Remember the dear man we met upon arriving at Sausenberg Castle? (that castle the we drove to?)  I was blown away that he had actually walked there... from Lorrach! I love that the walking trails all over the countryside have connected these villages for hundreds of years. This is just a way of life here! It's an old way of life that holds on to things of value like spending time outside walking and gardening. I saw many, many people eating and laughing together outside on old tables with plastic table cloths – it didn't look like a Martha Stewart Living magazine – it didn't have to. It was real and the connections were real, and that’s what made it beautiful. I’m sure I am making it much better in my imagination than it really is. But that’s ok – I was on vacation.

It is obvious upon arrival in Kandern that the buildings you see are old (and beautiful). I think that this undergirds a way of life that is old (and to me, beautiful). Living in a village you never have to leave and in which you can walk everywhere; to church, to the market, to the bakery, to school, to your grandparents. It slows life down a bit; you chew on it longer, savor it more. This was very attractive to me. I walked around Kandern a lot looking at the funny shaped houses and gardens – never sure whose garden belonged to whose house.


But whose ever garden it was was very invested in it – they were beautiful! I had so much fun walking all over Kandern while you guys slept in. The cemetery was amazing – a garden in itself – people actually went to the cemetery and took care of the plots – at least during Holy Week.


And in my mind I made it be that the people who watered (with the watering cans at the cemetery for this purpose) valued those who went before them and had a sense of the importance of personal and family history – it mattered – it wasn’t disposable.

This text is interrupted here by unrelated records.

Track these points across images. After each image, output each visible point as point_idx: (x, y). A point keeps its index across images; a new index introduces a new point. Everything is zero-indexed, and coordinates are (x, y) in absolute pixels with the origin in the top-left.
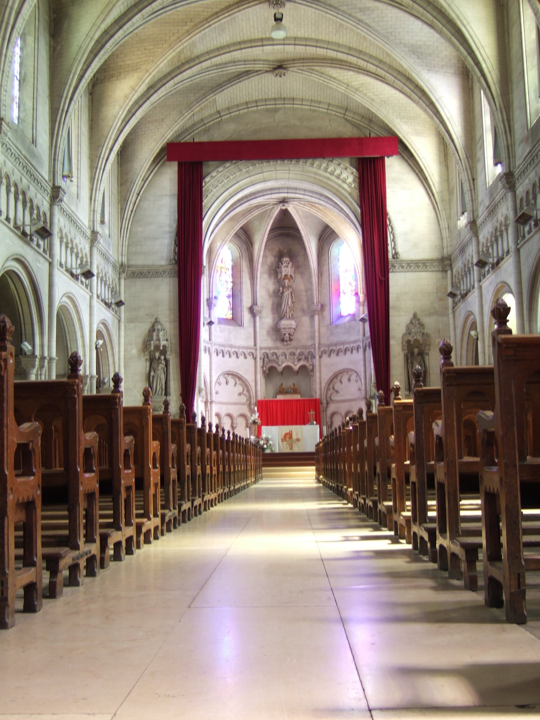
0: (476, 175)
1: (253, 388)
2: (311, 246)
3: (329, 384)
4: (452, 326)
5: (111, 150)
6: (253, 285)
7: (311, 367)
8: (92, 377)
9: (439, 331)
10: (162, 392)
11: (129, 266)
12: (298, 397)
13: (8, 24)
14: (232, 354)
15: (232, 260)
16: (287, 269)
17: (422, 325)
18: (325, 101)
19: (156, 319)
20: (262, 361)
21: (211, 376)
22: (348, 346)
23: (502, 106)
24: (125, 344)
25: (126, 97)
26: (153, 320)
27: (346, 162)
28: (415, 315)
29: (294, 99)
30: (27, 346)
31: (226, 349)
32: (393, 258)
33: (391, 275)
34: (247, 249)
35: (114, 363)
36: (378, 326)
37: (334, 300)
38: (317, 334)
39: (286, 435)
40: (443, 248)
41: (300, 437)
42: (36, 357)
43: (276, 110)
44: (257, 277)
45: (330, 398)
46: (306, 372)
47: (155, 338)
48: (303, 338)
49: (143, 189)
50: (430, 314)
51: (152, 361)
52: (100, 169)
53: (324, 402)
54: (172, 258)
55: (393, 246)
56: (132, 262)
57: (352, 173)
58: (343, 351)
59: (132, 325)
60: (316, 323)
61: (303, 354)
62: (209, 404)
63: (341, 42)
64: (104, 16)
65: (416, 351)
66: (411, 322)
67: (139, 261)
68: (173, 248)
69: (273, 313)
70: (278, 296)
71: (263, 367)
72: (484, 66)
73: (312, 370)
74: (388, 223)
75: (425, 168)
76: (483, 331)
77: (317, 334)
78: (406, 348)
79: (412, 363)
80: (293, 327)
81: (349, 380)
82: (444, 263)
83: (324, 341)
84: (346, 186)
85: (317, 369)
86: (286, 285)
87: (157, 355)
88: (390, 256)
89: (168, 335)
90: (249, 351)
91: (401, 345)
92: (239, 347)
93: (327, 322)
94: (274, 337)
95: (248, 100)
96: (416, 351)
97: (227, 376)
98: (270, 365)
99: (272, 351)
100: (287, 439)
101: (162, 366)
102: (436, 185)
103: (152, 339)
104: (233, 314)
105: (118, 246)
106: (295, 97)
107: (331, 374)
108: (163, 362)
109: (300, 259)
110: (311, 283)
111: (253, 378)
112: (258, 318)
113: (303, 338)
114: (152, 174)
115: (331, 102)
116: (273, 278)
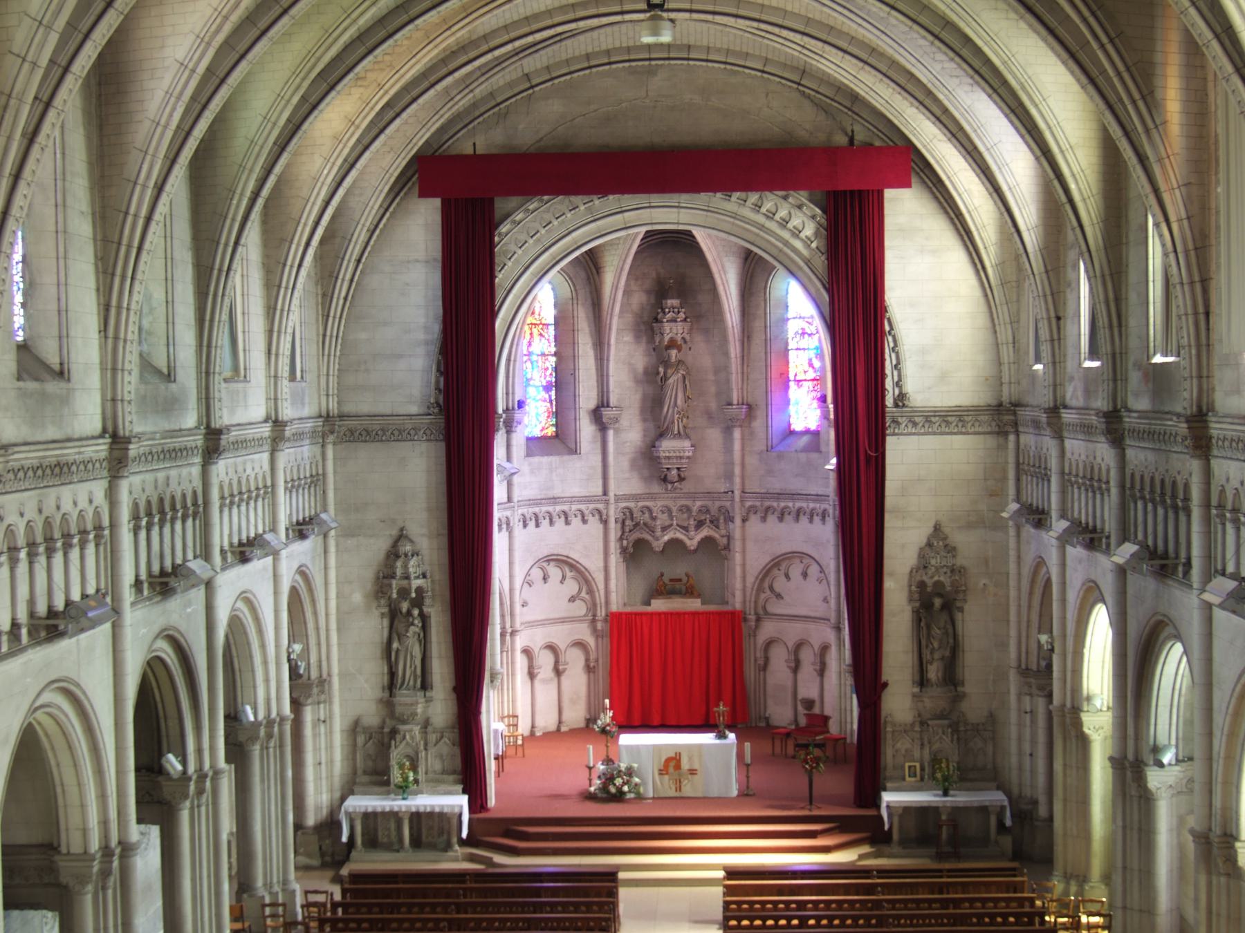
0: (1065, 310)
1: (601, 586)
2: (728, 280)
3: (762, 580)
4: (1012, 553)
5: (308, 244)
6: (602, 359)
7: (725, 541)
8: (282, 719)
9: (986, 562)
10: (415, 681)
11: (342, 416)
12: (694, 605)
13: (129, 246)
14: (555, 518)
15: (556, 306)
16: (673, 329)
17: (951, 550)
18: (757, 53)
19: (402, 530)
20: (619, 525)
21: (511, 576)
22: (804, 505)
23: (1107, 272)
24: (337, 582)
25: (338, 139)
26: (395, 532)
27: (802, 196)
28: (937, 528)
29: (689, 46)
30: (172, 763)
31: (544, 509)
32: (896, 405)
33: (890, 441)
34: (589, 279)
35: (317, 629)
36: (860, 556)
37: (776, 397)
38: (737, 470)
39: (668, 760)
40: (1002, 384)
41: (696, 766)
42: (190, 779)
43: (651, 72)
44: (609, 345)
45: (764, 608)
46: (715, 550)
47: (399, 572)
48: (707, 474)
49: (369, 249)
50: (970, 526)
51: (393, 615)
52: (287, 288)
53: (752, 617)
54: (432, 400)
55: (896, 379)
56: (349, 408)
57: (813, 217)
58: (794, 514)
59: (351, 542)
60: (737, 446)
61: (708, 511)
62: (508, 638)
63: (789, 8)
64: (298, 80)
65: (938, 602)
66: (929, 544)
67: (364, 404)
68: (433, 380)
69: (644, 420)
70: (654, 383)
71: (621, 539)
72: (1073, 186)
73: (727, 547)
74: (887, 328)
75: (969, 212)
76: (1064, 636)
77: (737, 470)
78: (916, 596)
79: (928, 627)
80: (687, 454)
81: (805, 575)
82: (1002, 416)
83: (753, 486)
84: (798, 245)
85: (737, 545)
86: (673, 359)
87: (405, 606)
88: (889, 401)
89: (426, 563)
90: (592, 506)
91: (906, 589)
92: (572, 500)
93: (760, 445)
94: (646, 473)
95: (590, 50)
96: (938, 602)
97: (545, 564)
98: (636, 535)
99: (641, 504)
100: (671, 770)
101: (415, 629)
102: (992, 250)
103: (393, 576)
104: (557, 425)
105: (319, 376)
106: (692, 43)
107: (768, 559)
108: (416, 622)
109: (703, 298)
110: (726, 354)
111: (601, 564)
112: (611, 433)
113: (707, 474)
114: (388, 215)
115: (770, 57)
116: (644, 340)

On our last night I felt it again as we went up the hill to the war memorial. It was a beautiful place to see the sunset – but I was also drawn to the other side of the hill overlooking the village of Kandern. It was very poignant to me sitting in the shadow of the monument which had a long list of names of those killed at war…an identical list exists in the town square in our Lake Bluff – sons, brothers, husbands and fathers– all who died – all who were deeply missed by those in their respective villages…


I loved what I saw and felt in Kandern; there was a life there that felt deeply connected to the village – I felt it and I loved it. So my darling, these are my impressions of your wonderful village as seen through my rose colored glasses. Thank you for a wonderful trip to a very special place that touched my soul.                    

I love you,

Mom.                                                                                                                                                                                                                                       






2 comments:

  1. How wonderful to see the pleasure of my daughter and my wife visiting together in Germany. How great to have family together to share these experiences.